>>>
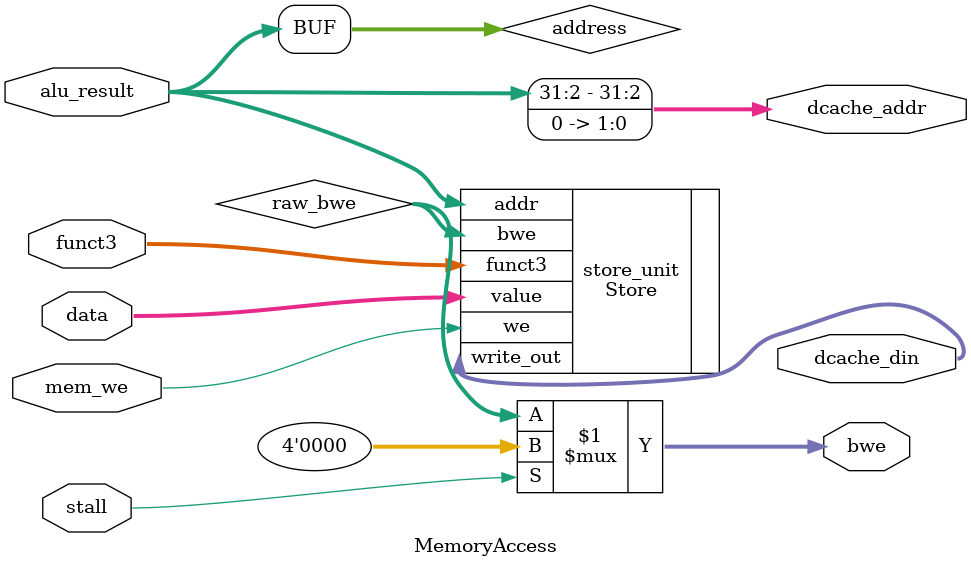
<source format=v>
module MemoryAccess (
    input stall, mem_we,
    input [2:0] funct3,
    input [31:0] alu_result,
    output [3:0] bwe,
    output [31:0] dcache_addr, dcache_din,
    input [31:0] data
);
    wire [31:0] address;
    wire [3:0] raw_bwe;
    assign address = alu_result;
    assign dcache_addr = {address[31:2], 2'b00};
    assign bwe = stall ? 4'h0 : raw_bwe;

    Store store_unit(
        .addr(address), .value(data),
        .funct3(funct3),
        .we(mem_we),
        .bwe(raw_bwe),
        .write_out(dcache_din)
    );

endmodule
</source>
<<<
**ACTIVITY:** Omit the pictures and set down the records exactly.

**ANSWER SECTION:**
<source format=v>
module MemoryAccess (
    input stall, mem_we,
    input [2:0] funct3,
    input [31:0] alu_result,
    output [3:0] bwe,
    output [31:0] dcache_addr, dcache_din,
    input [31:0] data
);
    wire [31:0] address;
    wire [3:0] raw_bwe;
    assign address = alu_result;
    assign dcache_addr = {address[31:2], 2'b00};
    assign bwe = stall ? 4'h0 : raw_bwe;

    Store store_unit(
        .addr(address), .value(data),
        .funct3(funct3),
        .we(mem_we),
        .bwe(raw_bwe),
        .write_out(dcache_din)
    );

endmodule
</source>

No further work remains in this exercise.